The CERT report you quote is about Yet Another incident where Winblows was fingered, the 2003 Blackout, that has nothing to do with Davis-Besse besides M$.
The fine article is rather clear:
They go on to mention three other incidents, including the later whitewashed Blackout account.
Just more of the same sad, tired bullshit FUD you're famous for.
Your love of M$ has blinded you again. Why do you feel so much for a big dumb company and their software? How many screw ups does it take to convince you that M$ does not belong everywhere and they have serious issues to resolve before they can be trusted anywhere.
Friends don't help friends install M$ junk.
Here I'm thinking this is a massive DOS situation, but these people could have been easily nailed by that phpBB exploit on Linux for all practical purposes. That's even more fucking pathetic.
Likely they're talking about some sort of 'Traffic Storm' (which is some type of data).
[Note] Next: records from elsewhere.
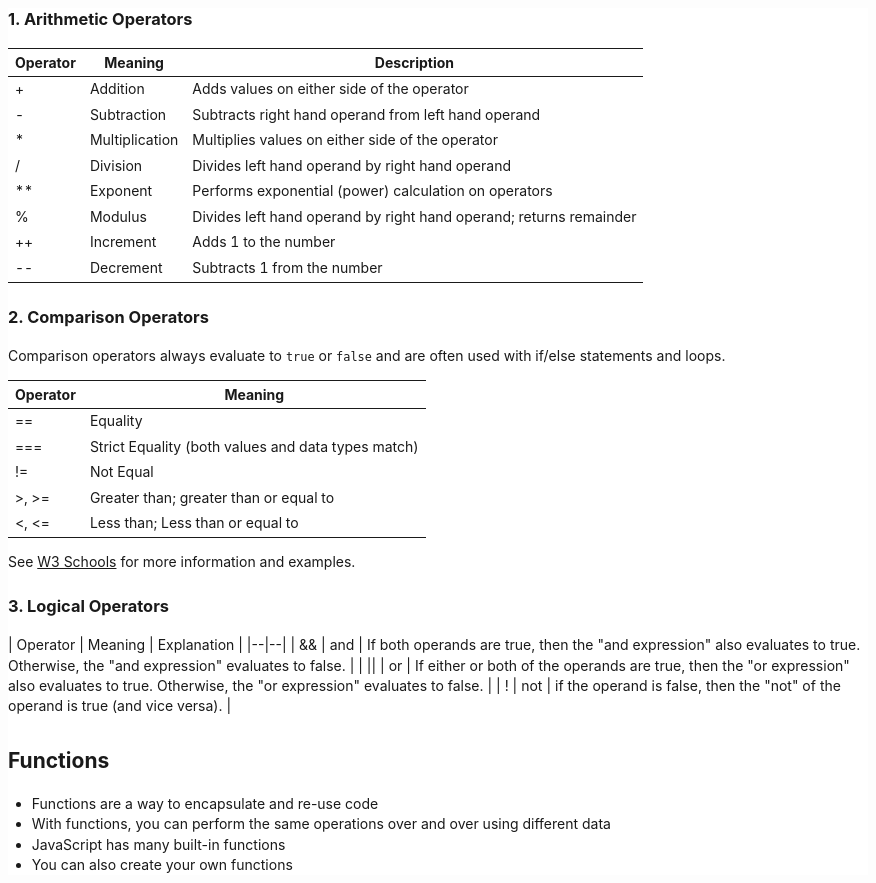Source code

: ### 1. Arithmetic Operators

| Operator | Meaning | Description | 
|--|--|--|
| + | Addition | Adds values on either side of the operator | 
| - | Subtraction | Subtracts right hand operand from left hand operand | 
| * | Multiplication | Multiplies values on either side of the operator | 
| / | Division | Divides left hand operand by right hand operand | 
| ** | Exponent | Performs exponential (power) calculation on operators | 
| % | Modulus | Divides left hand operand by right hand operand; returns remainder | 
| ++ | Increment | Adds 1 to the number | 
| -- | Decrement | Subtracts 1 from the number |

### 2. Comparison Operators
Comparison operators always evaluate to `true` or `false` and are often used with if/else statements and loops.

| Operator | Meaning |
|--|--|
| == | Equality |
| === | Strict Equality (both values and data types match) |
| != | Not Equal |
| >, >= | Greater than; greater than or equal to |
| <, <= | Less than; Less than or equal to |

See <a href="https://www.w3schools.com/js/js_comparisons.asp" target="_blank">W3 Schools</a> for more information and examples.

### 3. Logical Operators

| Operator | Meaning | Explanation |
|--|--|
| && | and | If both operands are true, then the "and expression" also evaluates to true. Otherwise, the "and expression" evaluates to false. | 
| \|\| | or | If either or both of the operands are true, then the "or expression" also evaluates to true. Otherwise, the "or expression" evaluates to false.  |
| ! | not | if the operand is false, then the "not" of the operand is true (and vice versa). |

## Functions
* Functions are a way to encapsulate and re-use code
* With functions, you can perform the same operations over and over using different data
* JavaScript has many built-in functions
* You can also create your own functions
I have seen and heard of a lot of devices that are very poorly designed and don't expect a lot of extraneous data on their lan. Most commonly these are things like PBX'es and small 'appliance' devices that have some simple SNMP or web mgmt capabilities. You stick them on an internal lan with lots of broadcast traffic, where there may be other interesting things going on and i've seen them either die under the interrupt load (insufficent cpu for the 10Mb or 100Mb they negotiate) or just lock-up because of what it thinks is a corrupted frame.
Do not meddle in the affairs of wizards, for it makes them soggy and hard to light.
It's a small world and it smells funny; I'd buy another if it wasn't for the money; Take back what I paid (SoM)
There is a lot of ignorance and selective reading of the article going on here! I've worked in power stations, both nuclear and conventional, for nearly 20 years designing, building and commissioning control systems.
1. The control system failure did not trip the reactors - the operators did manually as per their operating instructions which dictate the action in the event of both of the affected pumps failing.
2. The PLCs and drives will not have been using Ethernet for controlling - they will simply have been connected to the site-wide LAN for monitoring.
3. Using a PLC on a non-nuclear safety piece of equipment is common practice.
4. Network/Ethernet/Data storms are a known phenomenon, and are acknowledged by the PLC manufacturers.
I first came across this phenomenon about 8 or 9 years ago. Several PLCs connected to the Ethernet network (the Ethernet connection only for remote monitoring/programming - not for control), and all had faulted, shutting down a hydro-electric power station. When investigated, I discovered all the PLCs had erased their application software, looking like they'd just come out of the box.
An IT engineer had been on site at the time replacing a blade in a hub.
On discussion with the manufacturer, this was a known problem, due to what they called an 'Ethernet Storm,' but not a problem they thought was a serious issue and needed publicising. They even had a fix, but wanted £2000 per processor to upgrade the firmware.
I pointed out that there were serious implications especially for Chemical/Nuclear plants etc. and that they should be proactively addressing the problem. They eventually agreed to upgrade the problem to something called a 'code 10' and that way all our processors would be upgraded for free. In the new revision, there was a new register called an 'Ethernet Storm counter'.
Since then, the problem has re-occured and we are now uprevving all our processors to the latest revision of firmware - which they say is now definitely Ethernet storm resistant (we'll see!).
In critical applications where control system components need to communicate with each other, we do use Controlnet, Modbus, etc., monitor for device failures and all the other good practice that Ranjan advocates, but Ethernet is widely used for non critical connections for MIS, Remote Monitoring etc. Who would foresee that a non-critical connection to an Ethernet network could erase the memory of a processor? Possibly someone who designed the equipment, but not your experience Control Engineer who would expect a piece of kit to be 'fit for purpose'.